Your instructions:
Give the lines of the data as a numbered list, from the beginning of the data through the line that contains "încheia cu o". Leave out any blank lines.

Data entries:
....................
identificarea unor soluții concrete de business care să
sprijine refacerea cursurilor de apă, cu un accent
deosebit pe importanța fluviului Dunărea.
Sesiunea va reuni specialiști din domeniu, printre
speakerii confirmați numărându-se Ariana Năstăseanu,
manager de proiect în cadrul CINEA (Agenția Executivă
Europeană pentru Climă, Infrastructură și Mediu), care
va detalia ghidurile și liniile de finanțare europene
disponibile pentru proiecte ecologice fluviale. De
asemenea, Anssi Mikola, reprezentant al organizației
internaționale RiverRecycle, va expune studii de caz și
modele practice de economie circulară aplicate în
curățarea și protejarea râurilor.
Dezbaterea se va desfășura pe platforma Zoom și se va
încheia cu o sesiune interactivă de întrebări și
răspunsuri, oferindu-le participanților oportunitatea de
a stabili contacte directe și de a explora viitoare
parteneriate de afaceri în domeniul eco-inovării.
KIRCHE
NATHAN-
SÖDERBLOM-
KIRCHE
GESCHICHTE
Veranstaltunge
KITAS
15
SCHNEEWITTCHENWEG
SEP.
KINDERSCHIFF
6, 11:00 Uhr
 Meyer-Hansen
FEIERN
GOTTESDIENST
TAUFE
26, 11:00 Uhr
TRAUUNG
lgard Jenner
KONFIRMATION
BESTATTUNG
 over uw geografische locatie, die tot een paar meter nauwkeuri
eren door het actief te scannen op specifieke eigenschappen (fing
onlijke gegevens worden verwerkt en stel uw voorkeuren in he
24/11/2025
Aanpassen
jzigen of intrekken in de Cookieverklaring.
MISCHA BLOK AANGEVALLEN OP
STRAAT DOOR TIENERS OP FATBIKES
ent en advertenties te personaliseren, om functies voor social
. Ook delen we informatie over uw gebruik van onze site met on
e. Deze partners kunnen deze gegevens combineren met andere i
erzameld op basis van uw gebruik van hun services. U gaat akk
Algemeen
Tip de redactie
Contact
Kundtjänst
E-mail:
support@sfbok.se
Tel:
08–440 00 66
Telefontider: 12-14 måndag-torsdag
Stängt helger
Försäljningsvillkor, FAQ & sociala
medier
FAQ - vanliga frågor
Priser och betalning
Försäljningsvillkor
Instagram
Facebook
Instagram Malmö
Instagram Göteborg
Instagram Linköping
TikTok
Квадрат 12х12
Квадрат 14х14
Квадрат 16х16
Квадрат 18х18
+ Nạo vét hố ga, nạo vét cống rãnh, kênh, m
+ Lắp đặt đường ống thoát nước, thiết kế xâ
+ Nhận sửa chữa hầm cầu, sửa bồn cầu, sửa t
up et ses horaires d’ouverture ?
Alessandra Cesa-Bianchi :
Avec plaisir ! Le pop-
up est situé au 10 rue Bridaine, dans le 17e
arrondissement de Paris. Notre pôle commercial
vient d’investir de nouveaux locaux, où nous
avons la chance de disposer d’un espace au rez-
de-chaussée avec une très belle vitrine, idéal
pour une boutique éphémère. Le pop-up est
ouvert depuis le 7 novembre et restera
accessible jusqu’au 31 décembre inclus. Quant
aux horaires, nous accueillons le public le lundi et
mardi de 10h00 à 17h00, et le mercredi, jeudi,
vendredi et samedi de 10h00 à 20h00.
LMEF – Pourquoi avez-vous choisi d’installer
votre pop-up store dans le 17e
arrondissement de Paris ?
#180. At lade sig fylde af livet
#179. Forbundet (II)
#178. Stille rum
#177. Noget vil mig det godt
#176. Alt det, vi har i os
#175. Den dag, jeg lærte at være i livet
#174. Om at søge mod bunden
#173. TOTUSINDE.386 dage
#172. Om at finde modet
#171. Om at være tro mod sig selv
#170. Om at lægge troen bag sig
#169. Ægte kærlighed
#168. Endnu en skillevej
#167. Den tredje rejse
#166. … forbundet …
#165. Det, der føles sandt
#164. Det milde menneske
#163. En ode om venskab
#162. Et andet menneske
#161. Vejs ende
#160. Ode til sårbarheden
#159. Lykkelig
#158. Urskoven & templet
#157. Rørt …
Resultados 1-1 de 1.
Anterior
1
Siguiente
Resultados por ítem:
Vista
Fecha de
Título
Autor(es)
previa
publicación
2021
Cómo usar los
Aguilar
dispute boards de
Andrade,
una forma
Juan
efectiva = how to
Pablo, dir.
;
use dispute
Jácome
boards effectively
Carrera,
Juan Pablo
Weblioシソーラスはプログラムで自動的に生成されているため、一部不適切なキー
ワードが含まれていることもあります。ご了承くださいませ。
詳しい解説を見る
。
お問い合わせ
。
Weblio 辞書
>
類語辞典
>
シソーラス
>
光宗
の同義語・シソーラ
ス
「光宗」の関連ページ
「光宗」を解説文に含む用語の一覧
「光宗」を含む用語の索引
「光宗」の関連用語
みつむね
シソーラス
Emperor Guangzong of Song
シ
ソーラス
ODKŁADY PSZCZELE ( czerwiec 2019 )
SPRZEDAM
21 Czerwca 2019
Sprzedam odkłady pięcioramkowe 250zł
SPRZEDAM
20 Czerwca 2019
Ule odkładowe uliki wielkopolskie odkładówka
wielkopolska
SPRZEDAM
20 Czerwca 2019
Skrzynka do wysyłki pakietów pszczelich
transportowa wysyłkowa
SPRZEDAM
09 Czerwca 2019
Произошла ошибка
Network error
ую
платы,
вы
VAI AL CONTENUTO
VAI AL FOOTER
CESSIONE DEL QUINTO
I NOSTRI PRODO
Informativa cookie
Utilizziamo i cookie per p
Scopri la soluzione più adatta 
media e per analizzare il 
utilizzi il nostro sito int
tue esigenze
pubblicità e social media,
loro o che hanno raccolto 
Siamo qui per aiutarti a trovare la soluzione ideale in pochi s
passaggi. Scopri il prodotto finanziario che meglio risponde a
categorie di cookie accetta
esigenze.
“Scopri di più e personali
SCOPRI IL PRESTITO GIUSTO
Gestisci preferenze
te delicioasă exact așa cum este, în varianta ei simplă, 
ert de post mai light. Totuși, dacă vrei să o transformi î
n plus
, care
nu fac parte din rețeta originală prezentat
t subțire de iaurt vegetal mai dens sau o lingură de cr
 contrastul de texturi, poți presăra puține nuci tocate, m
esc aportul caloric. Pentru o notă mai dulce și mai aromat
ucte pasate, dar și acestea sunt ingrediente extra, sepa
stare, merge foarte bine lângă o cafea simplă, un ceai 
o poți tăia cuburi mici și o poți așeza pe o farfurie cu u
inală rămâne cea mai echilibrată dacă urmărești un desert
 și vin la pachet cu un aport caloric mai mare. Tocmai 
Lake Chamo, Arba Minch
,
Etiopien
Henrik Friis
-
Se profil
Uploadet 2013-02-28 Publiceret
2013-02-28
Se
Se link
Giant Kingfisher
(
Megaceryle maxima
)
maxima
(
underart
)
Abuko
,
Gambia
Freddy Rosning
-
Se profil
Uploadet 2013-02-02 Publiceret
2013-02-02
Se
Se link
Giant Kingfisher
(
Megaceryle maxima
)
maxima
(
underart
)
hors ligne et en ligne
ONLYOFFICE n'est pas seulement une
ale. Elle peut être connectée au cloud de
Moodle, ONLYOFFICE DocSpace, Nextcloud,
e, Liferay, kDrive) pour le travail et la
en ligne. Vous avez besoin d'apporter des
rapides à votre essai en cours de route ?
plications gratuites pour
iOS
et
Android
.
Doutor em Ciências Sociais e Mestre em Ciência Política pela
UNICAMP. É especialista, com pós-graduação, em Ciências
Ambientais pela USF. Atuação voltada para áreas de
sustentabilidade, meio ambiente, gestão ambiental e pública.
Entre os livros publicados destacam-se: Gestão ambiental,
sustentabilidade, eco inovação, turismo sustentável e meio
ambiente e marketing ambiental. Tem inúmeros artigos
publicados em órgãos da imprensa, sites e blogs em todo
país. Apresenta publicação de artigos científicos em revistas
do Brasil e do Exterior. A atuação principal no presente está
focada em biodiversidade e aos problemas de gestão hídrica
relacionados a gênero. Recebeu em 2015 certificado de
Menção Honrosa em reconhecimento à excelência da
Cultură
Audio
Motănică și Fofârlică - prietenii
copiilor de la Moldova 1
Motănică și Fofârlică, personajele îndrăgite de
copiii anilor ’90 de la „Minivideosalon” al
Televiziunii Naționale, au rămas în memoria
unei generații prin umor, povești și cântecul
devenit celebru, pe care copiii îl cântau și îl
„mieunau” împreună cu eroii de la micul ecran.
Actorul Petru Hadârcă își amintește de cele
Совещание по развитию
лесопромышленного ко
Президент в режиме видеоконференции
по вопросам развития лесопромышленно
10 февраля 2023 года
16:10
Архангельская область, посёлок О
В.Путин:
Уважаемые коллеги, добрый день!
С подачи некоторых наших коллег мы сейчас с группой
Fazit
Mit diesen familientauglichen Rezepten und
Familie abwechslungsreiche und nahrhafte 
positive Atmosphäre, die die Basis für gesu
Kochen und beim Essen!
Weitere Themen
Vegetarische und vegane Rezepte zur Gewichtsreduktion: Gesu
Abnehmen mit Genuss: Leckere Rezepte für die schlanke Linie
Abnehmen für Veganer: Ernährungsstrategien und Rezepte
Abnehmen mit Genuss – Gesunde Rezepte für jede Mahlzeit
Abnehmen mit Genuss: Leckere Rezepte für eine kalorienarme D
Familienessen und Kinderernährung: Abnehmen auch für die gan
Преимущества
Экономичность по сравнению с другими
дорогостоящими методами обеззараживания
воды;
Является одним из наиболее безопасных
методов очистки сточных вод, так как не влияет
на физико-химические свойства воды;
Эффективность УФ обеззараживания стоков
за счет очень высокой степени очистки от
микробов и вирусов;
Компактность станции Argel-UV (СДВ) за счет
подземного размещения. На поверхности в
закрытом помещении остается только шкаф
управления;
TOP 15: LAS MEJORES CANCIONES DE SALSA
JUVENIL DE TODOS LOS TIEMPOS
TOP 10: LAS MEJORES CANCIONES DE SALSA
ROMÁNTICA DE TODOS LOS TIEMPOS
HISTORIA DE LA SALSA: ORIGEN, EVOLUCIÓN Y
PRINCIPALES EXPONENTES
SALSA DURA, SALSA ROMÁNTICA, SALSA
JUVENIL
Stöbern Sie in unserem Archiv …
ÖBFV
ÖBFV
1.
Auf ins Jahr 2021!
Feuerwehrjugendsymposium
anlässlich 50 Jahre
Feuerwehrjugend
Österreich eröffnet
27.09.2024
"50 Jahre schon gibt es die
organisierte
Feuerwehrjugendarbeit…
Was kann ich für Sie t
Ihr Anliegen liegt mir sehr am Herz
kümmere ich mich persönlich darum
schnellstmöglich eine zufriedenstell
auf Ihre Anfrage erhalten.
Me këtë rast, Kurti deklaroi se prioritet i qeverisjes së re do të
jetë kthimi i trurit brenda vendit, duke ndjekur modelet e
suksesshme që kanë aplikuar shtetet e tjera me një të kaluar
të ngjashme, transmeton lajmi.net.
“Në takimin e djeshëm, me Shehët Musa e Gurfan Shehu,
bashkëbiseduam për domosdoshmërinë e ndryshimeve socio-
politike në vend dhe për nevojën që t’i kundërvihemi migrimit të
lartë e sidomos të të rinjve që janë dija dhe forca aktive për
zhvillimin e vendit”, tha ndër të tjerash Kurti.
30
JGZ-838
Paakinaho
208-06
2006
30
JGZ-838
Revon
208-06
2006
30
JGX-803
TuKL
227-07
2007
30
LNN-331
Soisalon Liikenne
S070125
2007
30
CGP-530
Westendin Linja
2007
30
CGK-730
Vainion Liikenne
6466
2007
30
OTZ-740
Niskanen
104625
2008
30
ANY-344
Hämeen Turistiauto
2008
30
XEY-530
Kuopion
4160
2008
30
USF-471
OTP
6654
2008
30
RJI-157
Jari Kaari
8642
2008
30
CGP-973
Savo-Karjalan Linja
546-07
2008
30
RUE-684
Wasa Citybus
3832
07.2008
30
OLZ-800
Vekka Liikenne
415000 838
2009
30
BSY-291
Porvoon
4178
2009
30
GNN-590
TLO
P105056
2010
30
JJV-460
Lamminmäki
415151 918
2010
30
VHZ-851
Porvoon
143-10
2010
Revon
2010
....................
Result of the exercise:
1. identificarea unor soluții concrete de business care să
2. sprijine refacerea cursurilor de apă, cu un accent
3. deosebit pe importanța fluviului Dunărea.
4. Sesiunea va reuni specialiști din domeniu, printre
5. speakerii confirmați numărându-se Ariana Năstăseanu,
6. manager de proiect în cadrul CINEA (Agenția Executivă
7. Europeană pentru Climă, Infrastructură și Mediu), care
8. va detalia ghidurile și liniile de finanțare europene
9. disponibile pentru proiecte ecologice fluviale. De
10. asemenea, Anssi Mikola, reprezentant al organizației
11. internaționale RiverRecycle, va expune studii de caz și
12. modele practice de economie circulară aplicate în
13. curățarea și protejarea râurilor.
14. Dezbaterea se va desfășura pe platforma Zoom și se va
15. încheia cu o sesiune interactivă de întrebări și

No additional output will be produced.